Getting beyond the hype and anti-hype over Google Wave, I’ve been exploring and experimenting with the collaboration platform since my invitation. While learning the new features and interacting with others on the service, I’m gaining some appreciation for the underlying technology Google claims will revolutionize how we communicate and collaborate.
I plan on a few more detailed posts and screencasts demonstrating Wave’s features, but here are some general ideas (at this point I’m running on science fiction) about how Wave (or its future analogues) could be used in a clinical setting. For a general overview, Mashable offers a comprehensive guide. I’ll offer a simple overview, but the main point of this post is to help answer the question: Does the underlying technology of Wave offer us any glimpse into improving clinical collaboration? It’s something ER physician Tim Sturgill asked recently (see his Person, Story, Data mock-up).
First the basics:
- A Wave is the main component of the service – think of it is the main whiteboard containing all of the content and media to be generated, edited, communicated and collaborated around.
- A Blip is the most basic unit of a Wave – similar to an IM message or a tweet.
- A Wavelet is a thread of blips within a wave. You can have multiple wavelets within a wave.
- Extensions: these invoke and provide additional functionalities beyond the basic communication basics of the service. There are two types: Robots and Gadgets.
Advanced Features: Robots & Gadgets:
It’s hard to visualize what a Wave Robot does, but in essence it “infuses” a wave with one or more functions. (I’m leaving out discussion of Gadgets in this post.) This is where Wave can get confusing but it’s also where Wave’s powers potentially shine. Here’s a list of Google Wave Extensions and Google’s samples gallery.
For example, there’s a robot called Cartoony which converts blips into cartoon bubbles. Surely this is frivolous, but when you see it in action, you realize what I mean by robots “infusing a wave with functionality”.
Another, more utilitarian bot is BingyBot, which answers participants questions. If you type a query, BingyBot acts like a regular participant offering you answers. Here’s short video of it in action:
It’s these abilities of robots to infuse a wave with rich features which could prove useful in a clinical setting. Let me explain with a sci-fi hypothetical.
For purposes of this example we will set aside HIPAA & other privacy matters. Tall order, I understand – but I want us to envision what’s possible. Imagine a wave created by a physician in which she assembles key data about a patient’s admission, including media such as videos or images of diagnostic or surgical procedures.
Around those data elements, our physician could invite colleagues into the wave for clinical collaboration, opinion, etc.

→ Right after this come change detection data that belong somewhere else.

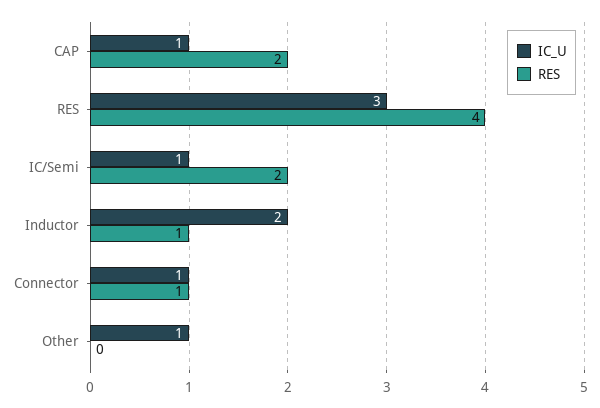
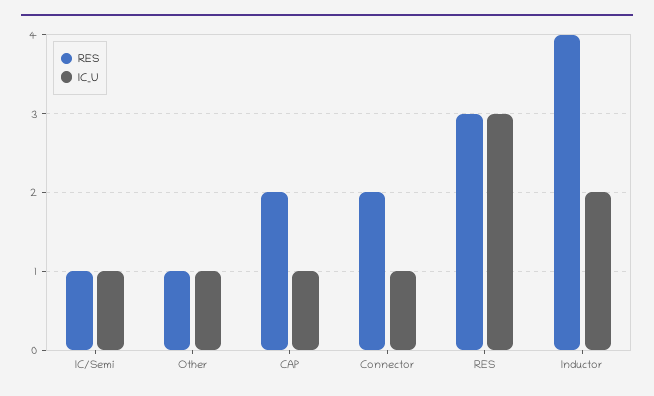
RES, RES: 4 -> 3
RES, IC/Semi: 2 -> 1
RES, Inductor: 1 -> 4
RES, Connector: 1 -> 2
RES, Other: 0 -> 1

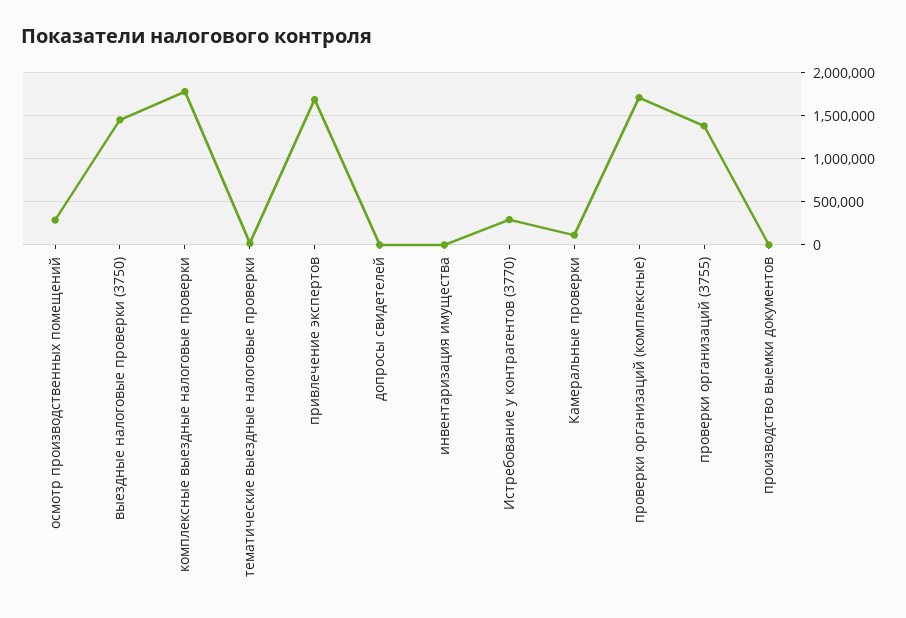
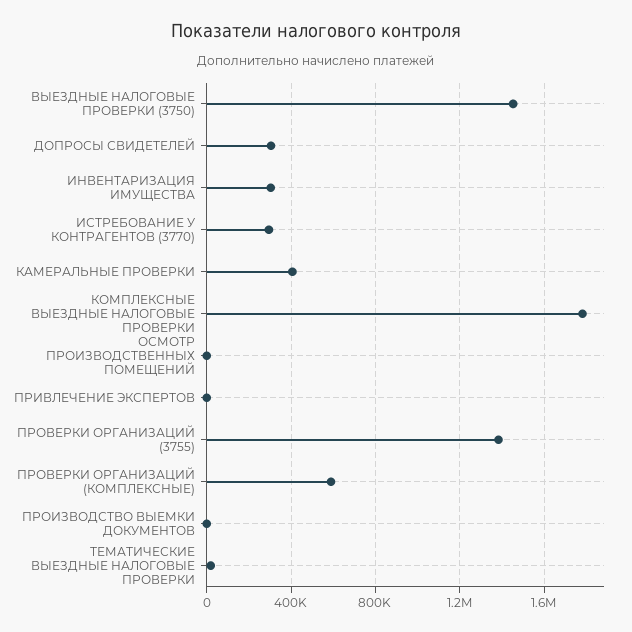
осмотр производственных помещений: 300000 -> 0
привлечение экспертов: 1700000 -> 0
допросы свидетелей: 0 -> 300000
инвентаризация имущества: 0 -> 300000
Камеральные проверки: 100000 -> 400000
проверки организаций (комплексные): 1700000 -> 600000

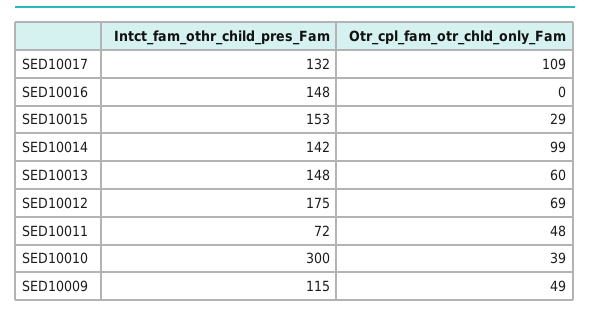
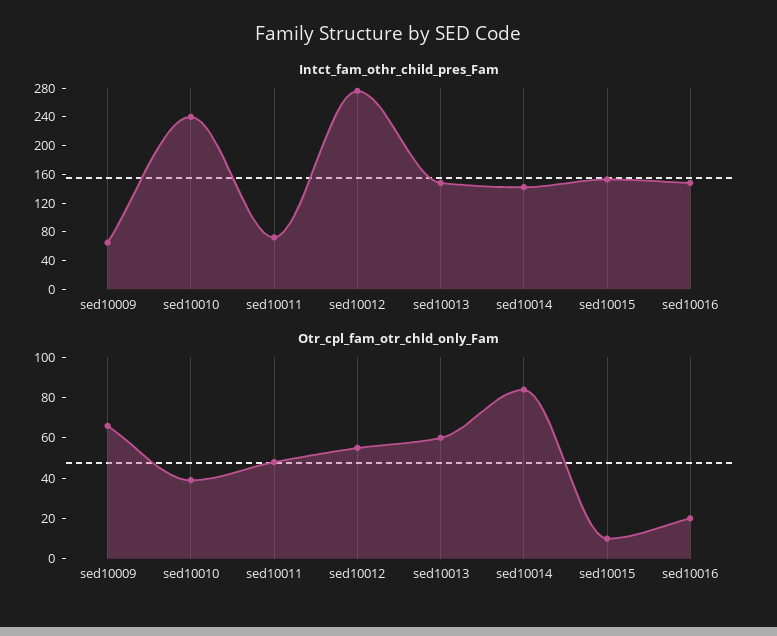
Intct_fam_othr_child_pres_Fam, SED10017: 132 -> none
Otr_cpl_fam_otr_chld_only_Fam, SED10017: 109 -> none
Otr_cpl_fam_otr_chld_only_Fam, SED10016: 0 -> 20
Otr_cpl_fam_otr_chld_only_Fam, SED10015: 29 -> 10
Otr_cpl_fam_otr_chld_only_Fam, SED10014: 99 -> 85
Intct_fam_othr_child_pres_Fam, SED10012: 175 -> 280
Otr_cpl_fam_otr_chld_only_Fam, SED10012: 69 -> 55
Intct_fam_othr_child_pres_Fam, SED10010: 300 -> 240
Intct_fam_othr_child_pres_Fam, SED10009: 115 -> 60
Otr_cpl_fam_otr_chld_only_Fam, SED10009: 49 -> 65

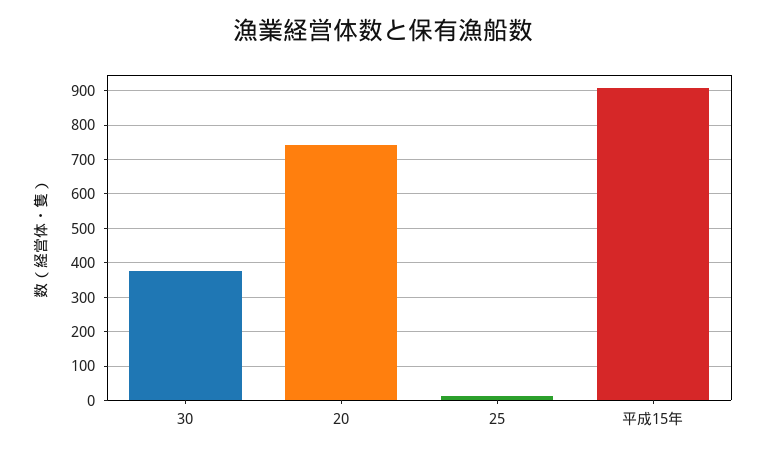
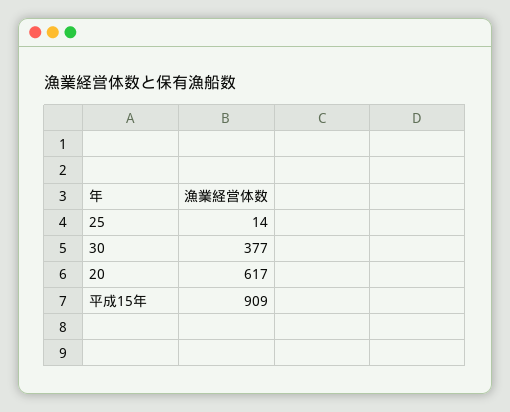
20: 740 -> 617

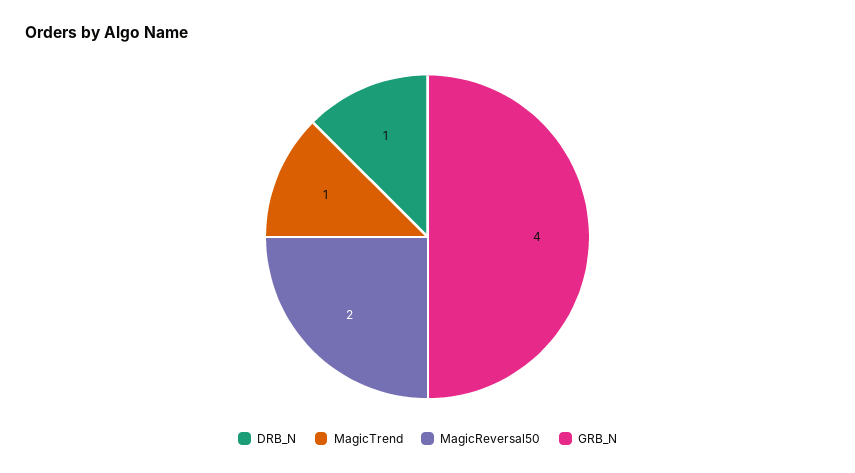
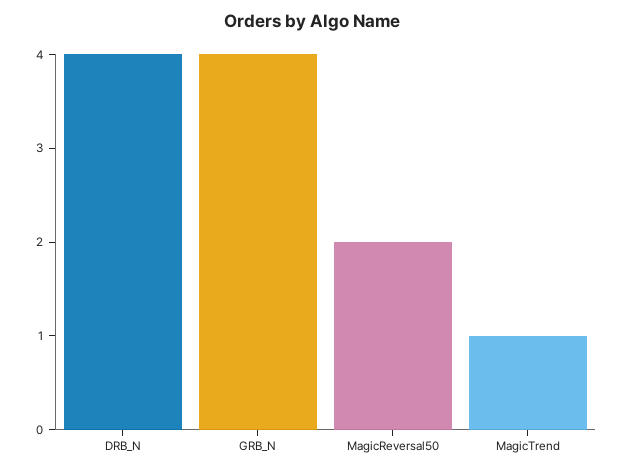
DRB_N: 1 -> 4

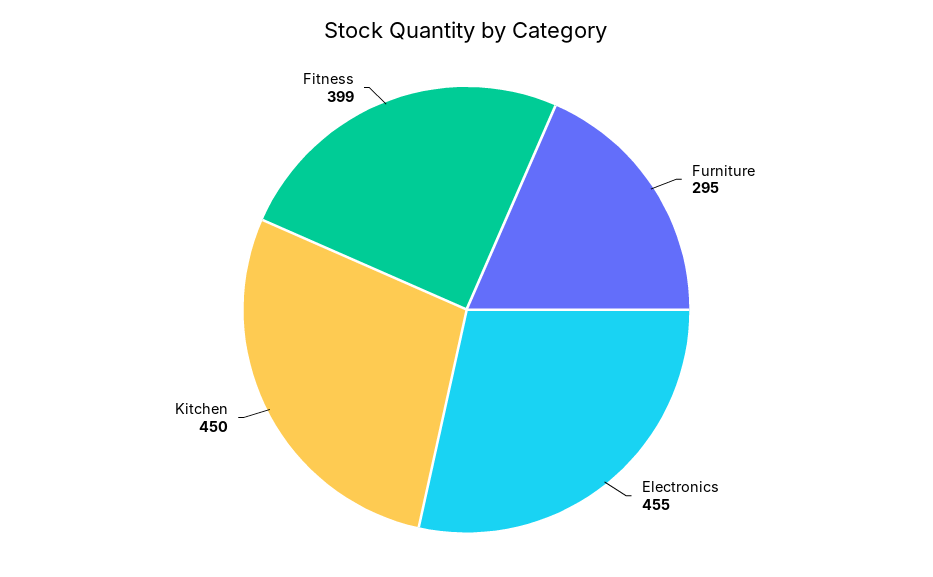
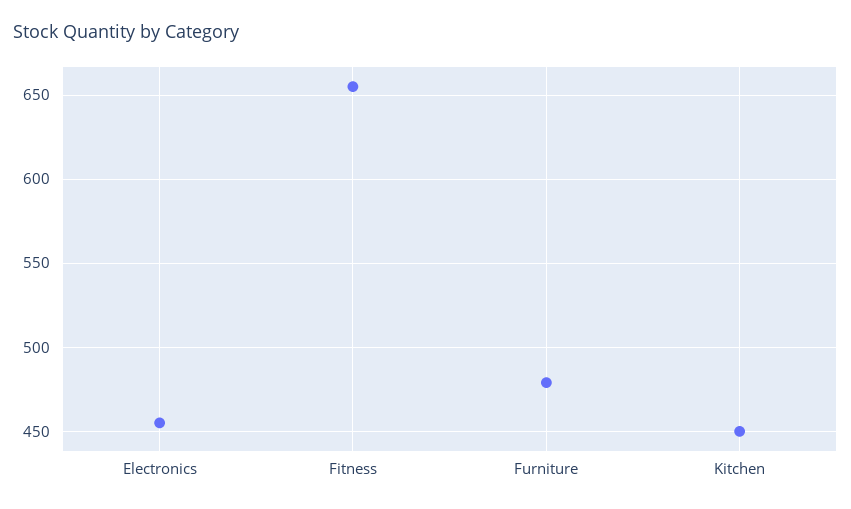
Furniture: 295 -> 480
Fitness: 399 -> 655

Similar processes are already being used in some facilities, but the next part is where Wave’s protocol gets interesting.
Remember the BingyBot? Now imagine introducing a clinical bot which is powerful enough to provide pertinent information to enhance the entire collaborative effort. Let’s call it ClinyBot. Say the bot can access research data or even link to relevant clinical trials for which the patient/case relates.
In essence, the bot would act as another participant to say something like Given the set of data I’m seeing, you may find this article on an experimental anti-neoplastic agent of interest. Or It seems like this patient may be a possible candidate for this clinical trial. Or Dr. Smith had these thoughts about this patient’s condition last week. You get the idea.
ClinyBot would “infuse” the clinical collaboration wave without being intrusive. And the bot could even be modified by the clinical collaborators during the wave according to their needs. Rather than clinicians pulling away from their patient data screen to perform research via another interface, the research can be done within the wave in real-time: either by manually invoking a particular function or letting robots do some of the work.
This is a new kind of collaboration because not only are human beings collaborating real-time around the same problem, a sophisticated piece of technology becomes a collaborator as well. We already have a robotic collaborator we use everyday: Google Search.
Yes, It’s Sci-Fi-y But So Was The Web
Does Google Wave represent a significant step forward in collaboration? I’m reserving judgment until I see development of its API – the current interface does not support proper filtering, notifying or other ways to curate and manage the copious flow of information.
Nevertheless, Wave tests users’ willingness to adapt communication skills to new media. It would be nice to see at least a mock case illustration of clinicians playing in a sandbox.
Of course ClinyBot itself is a figment of sci-fi imagination currently, but the thought-experiment demonstrates why clinicians may want to invest a little time understanding what the underlying technology of Google Wave may do for enhancing collaboration – and ultimately improving patient care.
If this is your field then do this: take a snapshot of where we are today in clinical collaboration and look out through the lens I’m offering; then find some realistic place in between and start building tomorrow today.
PS: This post started out of this wave (which, for now, you only see if you have a Wave account).